Women are bitches and secretly want to be slutty or at least explore its allure... except the 2% that are already outgoing and careless about what others think. That 98% is a lot of repression without much expression!! SO next time you act like a nice lovable loser to manipulate the woman into doing a dirty deed... remember that 98% of women have a sexual repression that needs an expression that being nice won't bring about!!

Casual conversation and behavior are boring, and being too casual will make you seem like you're only thinking about yourself. Playing hard to get isn't flirting... and if it's done excessively it will make you look damaged with intimacy issues, unless you're teasing to please. Sweet talking a woman online and only online makes you look like a coward... especially if you were a casual dud in front of her eyes. Bold actions will stand out and invade a woman's thoughts. Taking risks and putting your erection out there and letting it stand tall without much mind to what anybody else or what she thinks will get her attention!! Any kind of transportation crashes that burn are fascinating... REMEMBER THIS!! Fire is alluring and it also warms/melts stuff.
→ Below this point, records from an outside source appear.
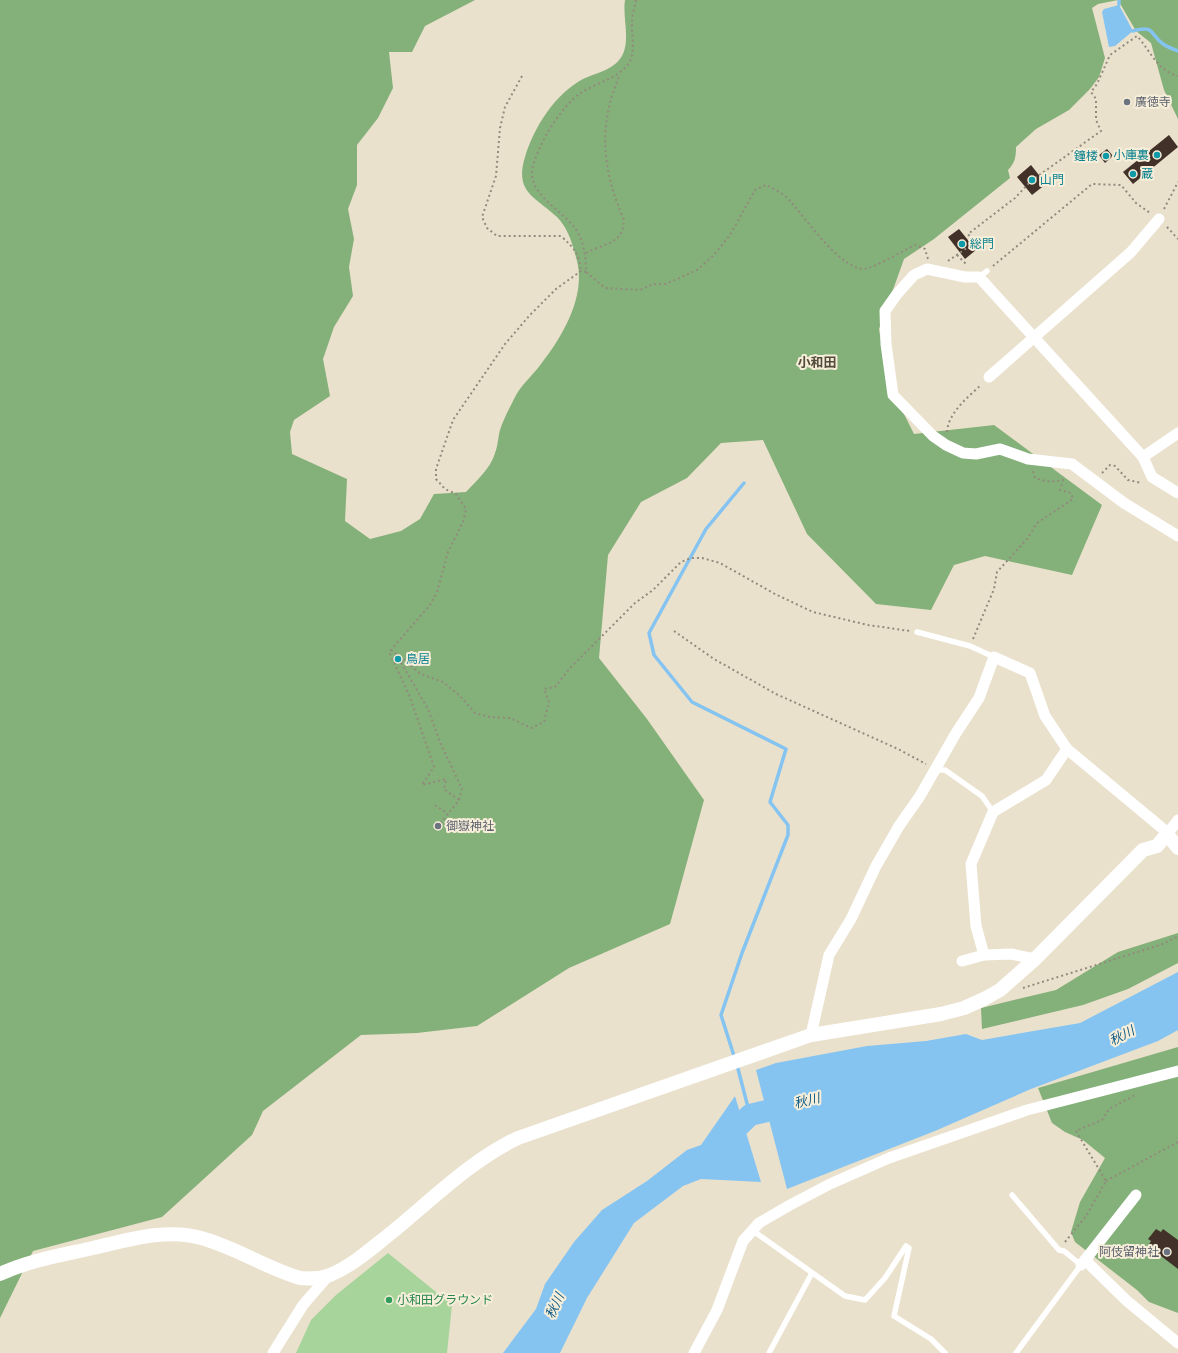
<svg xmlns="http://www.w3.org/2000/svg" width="1178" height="1353" font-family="'Varela Round','Noto Sans JP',sans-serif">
<rect width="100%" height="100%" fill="#eae1cd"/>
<path fill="#a7d49b" d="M 388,1253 L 452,1305 L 447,1353 L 296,1353 L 311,1320 L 336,1295 Z"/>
<g fill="#84b079">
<path d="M 0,0 L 475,0 L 425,26 L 412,52 L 389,52 L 393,88 L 378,118 L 357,145 L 357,185 L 348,209 L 354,239 L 349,267 L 353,296 L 334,327 L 323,359 L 330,396 L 294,420 L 290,432 L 292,454 L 347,479 L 345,521 L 370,539 L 401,531 L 420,519 L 434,494 L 466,492 C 476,481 491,468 495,453 C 498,446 498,437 500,430 C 503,420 509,409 514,399 C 520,386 533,375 541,364 C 562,337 586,297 577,261 C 573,246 569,229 557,217 C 536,197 514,193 525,157 C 534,127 555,94 583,79 C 595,73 611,71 620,59 C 632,43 622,18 625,0 L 1178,0 L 1178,119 L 1164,90 L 1151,43 L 1136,31 L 1118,0 L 1098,4 L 1092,8 L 1105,58 L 1099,77 L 1090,89 L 1069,110 L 1036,129 L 1016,147 C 1016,157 1015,163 1008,170 L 1010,178 L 934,239 L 904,259 L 879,329 L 887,380 L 914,434 L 994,425 L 1102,505 L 1072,575 L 985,556 L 954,565 L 931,610 L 876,604 L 807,534 L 763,440 L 721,443 L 687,478 L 641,502 L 608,555 L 599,658 L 647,719 L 704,800 L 670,924 L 569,968 L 477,1026 L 417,1033 L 361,1035 L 263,1111 L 252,1135 L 162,1217 L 33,1251 L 0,1318 Z"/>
<path d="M 1178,933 L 1178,963 L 1128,989 L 1083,1005 L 982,1029 L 981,1008 L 1056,990 L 1118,952 Z"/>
<path d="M 1178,1047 L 1178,1313 L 1149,1302 L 1137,1290 L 1075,1242 L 1071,1232 L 1080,1202 L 1105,1158 L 1083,1140 L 1065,1132 L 1052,1123 L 1038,1088 Z"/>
</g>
<g fill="#85c4f1">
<path d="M 1119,5 L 1133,31 L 1115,46 L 1109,47 L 1102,12 L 1104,9 Z"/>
<path d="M 1178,972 L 1178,1030 L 1158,1041 L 1031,1089 L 935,1131 L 787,1189 L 756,1070 L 776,1063 L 867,1046 L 926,1041 L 966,1034 L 982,1040 L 1080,1023 Z"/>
<path d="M 735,1096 L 761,1182 L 701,1179 L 683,1186 L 634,1223 L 587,1298 L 560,1353 L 503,1353 L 536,1309 L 545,1284 L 574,1242 L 602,1210 L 647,1181 L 687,1150 L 701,1145 Z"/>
</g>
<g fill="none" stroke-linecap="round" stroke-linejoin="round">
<g stroke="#85c4f1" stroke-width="3.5">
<path d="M 1119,0 L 1119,5"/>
<path d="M 1133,31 C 1156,25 1149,34 1163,44 C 1167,47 1173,49 1178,51"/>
<path d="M 735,1059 L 721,1015 L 742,953 L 788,835 L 788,825 L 770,802 L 786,749 L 692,702 L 654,655 L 649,633 L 706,529 L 744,483"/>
<path d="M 737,1065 L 750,1115"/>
</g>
<path stroke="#85c4f1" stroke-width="22" d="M 721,1143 L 750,1115 L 796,1104"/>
</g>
<g fill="#413128">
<path d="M 1169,135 L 1178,147 L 1133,184 L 1123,172 Z"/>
<path d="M 1107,149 L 1113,156 L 1105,163 L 1099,155 Z"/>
<path d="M 1031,165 L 1046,184 L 1032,195 L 1017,177 Z"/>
<path d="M 959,229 L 976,250 L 965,259 L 948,237 Z"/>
<path d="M 1156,1229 L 1161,1232 L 1163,1229 L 1178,1240 L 1178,1269 L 1148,1246 L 1151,1241 L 1148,1239 Z"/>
</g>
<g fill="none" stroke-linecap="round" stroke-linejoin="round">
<g stroke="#918b7d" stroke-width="2" stroke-dasharray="2 3" stroke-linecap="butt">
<path d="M 636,0 C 635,7 632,14 632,21 C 631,33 636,52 629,63 C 618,79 597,82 581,93 C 561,106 535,148 532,172 C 530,194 563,212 575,228 C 584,241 586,257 586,272 L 605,288 L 640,290 L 653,284 L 666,284 L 697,270 L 714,255 L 730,235 L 755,190 L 766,185 C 774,189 785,194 791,202 C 805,218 842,271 865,269 C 873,268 905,250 915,245 L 925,249 L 928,259"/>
<path d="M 522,76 L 505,107 L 500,128 L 496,176 L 482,217 L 487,228 L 497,236 L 561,236 C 574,248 579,253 581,271"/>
<path d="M 1164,209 L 1178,182"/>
<path d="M 1167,227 L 1178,239"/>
<path d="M 586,253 C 604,243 623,245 624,220 C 608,183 600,148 609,107 C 611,96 616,86 619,75"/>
<path d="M 957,255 L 967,265"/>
<path d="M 948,261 L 974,243 L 968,234 L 1015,198 L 1031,181 L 1101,131 L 1096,120 L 1096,99 L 1091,92 L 1097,84 L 1110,55 L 1137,36 C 1151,51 1156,70 1178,76"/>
<path d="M 993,266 L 1092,184 L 1121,185 L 1136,203 L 1150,213"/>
<path d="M 947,432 C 948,413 968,397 981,385"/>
<path d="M 1102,473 L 1110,465 L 1115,466 L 1128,480 L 1142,483"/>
<path d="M 674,631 L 714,659 L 776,694 L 898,749 L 926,764"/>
<path d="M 973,639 L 994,589 L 997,572 L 1027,539 L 1037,523 L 1073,499 L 1071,493 L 1060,490 L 1063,480 C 1052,482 1046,482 1035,478 L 1033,471"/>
<path d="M 391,650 L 421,674 L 443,682 L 460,696 L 475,713 L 490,717 L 510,718 L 531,728 L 544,722 L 549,702 L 544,689 L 555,687 L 571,667 L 635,603 L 653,590 L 681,562 L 691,558 L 702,558 L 720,563 L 775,594 L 813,612 L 868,625 L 910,631"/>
<path d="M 396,654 L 428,709 L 440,742 L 462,789 L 459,800 L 440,824"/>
<path d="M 459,800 L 444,789 L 446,779 L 422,785 L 434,767 L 410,697 L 390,654 L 391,650 L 430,605 L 437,592 L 448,552 L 463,522 L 466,509 L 456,494 L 445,489 L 436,479 L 436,469 L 453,420 L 505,344 L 530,315 L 556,289 L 581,271 L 586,272"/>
<path d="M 435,805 L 448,814"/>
<path d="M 1023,988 L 1163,944 L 1178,936"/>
<path d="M 1106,1181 L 1178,1142"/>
<path d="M 1065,1242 L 1086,1216 L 1106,1181 L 1076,1131 L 1102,1120 L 1109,1109 L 1137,1094"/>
</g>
<g stroke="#fff" stroke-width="5.5">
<path d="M 979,277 L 987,271"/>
<path d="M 917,632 L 970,646 L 994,657"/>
<path d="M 936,770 L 945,770 L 982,796 L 993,812"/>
<path d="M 1012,1195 L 1059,1250 L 1064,1251 L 1081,1265 L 1016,1353"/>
<path d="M 752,1230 L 845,1296 L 865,1300 L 885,1278 L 906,1246 L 909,1248 L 894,1316 L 931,1339 L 945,1353"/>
<path d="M 769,1353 L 812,1273"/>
</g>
<g stroke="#fff" stroke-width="11">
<path d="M 989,377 L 1131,252 L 1159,219"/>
<path d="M 1143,457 L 1178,433"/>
<path d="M 1178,493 L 1152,477 L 1143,457 L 979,277 L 965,277 L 927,269 L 914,275 L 897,294 L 885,311 L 886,344 L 893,395 L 933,436 L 946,445 L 963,453 L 976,454 L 1000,449 L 1028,459 L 1072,464 L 1124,503 L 1178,536"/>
<path d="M 1035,959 L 1011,954 L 984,955 L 976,926 L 971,864 L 993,812 L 1046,780 L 1067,749"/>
<path d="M 962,961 L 984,955"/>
<path d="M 811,1035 L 829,955 L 851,919 L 876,866 L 899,826 L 920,796 L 956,733 L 979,698 L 994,657 L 1030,673 L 1045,716 L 1067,749 L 1168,833 L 1178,820"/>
<path d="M 1085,1260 L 1136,1195"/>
<path d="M 1081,1265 L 1085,1260 L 1127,1301 L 1178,1343"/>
<path d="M 273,1353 L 303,1305 L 329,1275"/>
<path d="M 694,1353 L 717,1310 L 743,1241 L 759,1223 L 790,1205 L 830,1184 L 889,1158 L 1027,1110 L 1178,1071"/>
</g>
<path stroke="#fff" stroke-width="14" d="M 0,1274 C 30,1260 62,1255 93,1248 C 128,1240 166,1228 201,1238 C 235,1247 266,1268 300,1278 C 311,1279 320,1279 330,1275 C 349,1267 365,1254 381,1241 C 425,1207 467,1162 518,1138 L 811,1035 L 941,1014 L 964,1008 L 984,999 L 1000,990 L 1035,959 L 1143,850 L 1157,846 L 1167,834 L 1178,848"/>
</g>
<g fill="#6b7280" stroke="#f7eeda" stroke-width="1.5">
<circle cx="1127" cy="102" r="4"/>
<circle cx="438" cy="826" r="4"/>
<circle cx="1167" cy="1252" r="4"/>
</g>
<g fill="#0f9aa8" stroke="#f7eeda" stroke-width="1.5">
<circle cx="1157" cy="155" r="4"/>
<circle cx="1106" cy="156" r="4"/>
<circle cx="1133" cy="174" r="4"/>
<circle cx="1032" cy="180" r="4"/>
<circle cx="962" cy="244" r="4"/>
<circle cx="398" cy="659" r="4"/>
</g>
<circle fill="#2e9e5b" stroke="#f7eeda" stroke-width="1.5" cx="389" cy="1300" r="4"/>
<g text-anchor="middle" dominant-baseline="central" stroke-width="4" stroke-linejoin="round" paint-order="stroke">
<g font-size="12" fill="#5b616d" stroke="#f7eeda" text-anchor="start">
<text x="1135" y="102">廣徳寺</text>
<text x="446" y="826">御嶽神社</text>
<text x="1159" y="1252" text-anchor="end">阿伎留神社</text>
</g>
<g font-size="12" fill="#0d838f" stroke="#f7eeda" text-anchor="start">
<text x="1149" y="155" text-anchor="end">小庫裏</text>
<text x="1098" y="156" text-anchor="end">鐘楼</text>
<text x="1141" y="174">蔵</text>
<text x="1040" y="180">山門</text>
<text x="970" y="244">総門</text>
<text x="406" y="659">鳥居</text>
</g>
<g font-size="12" fill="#27864d" stroke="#f7eeda" text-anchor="start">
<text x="397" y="1300">小和田グラウンド</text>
</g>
<g font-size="13" font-weight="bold" fill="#534c3b" stroke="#f7eeda">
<text x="817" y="363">小和田</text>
</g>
<g font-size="13" font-style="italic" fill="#0f5b85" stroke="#f7eeda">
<text transform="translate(1122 1036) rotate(-27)">秋川</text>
<text transform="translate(807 1101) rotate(-14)">秋川</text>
<text transform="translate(555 1306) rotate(-65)">秋川</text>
</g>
</g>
</svg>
I don't know what kind of women you date, but I'm NOBODY'S bitch.


Even at my age, I still experiment sexually but am no means slutty about it nor am I'm so repressed I'm just dying to explore *****dom. I don't know where you get your material, but it's the complete and total opposite of how I expect to be treated by a man.

I"ve been with men who carry on nice civil conversation. They are engaging and with each word they speak, they become more interesting to me. I'm a bit of a nerd so intelligent dialogue is stimulating; if they know something I don't and are willing to share that knowledge, that's almost an automatic reel-in for me. Looks are okay.....I'm not desiring to be with someone who I don't find unattractive. But at the end of the day, it's what's between your ears that keeps me engaged long enough to one day get between my legs. I absolutely hate dumb, uneducated (not necessarily academic because I tend to find them boring and eletist) men who can't hold a decent conversation with me.

I don't care if he stumbles a little bit, but come as confident as you can and bring the A game with you. That's a whole lot better than your looks, your body, and how good he thinks he is in bed. Sex is the icing on my cake, but you can't live off cake everyday. Gotta have some substance to you if you know what I mean.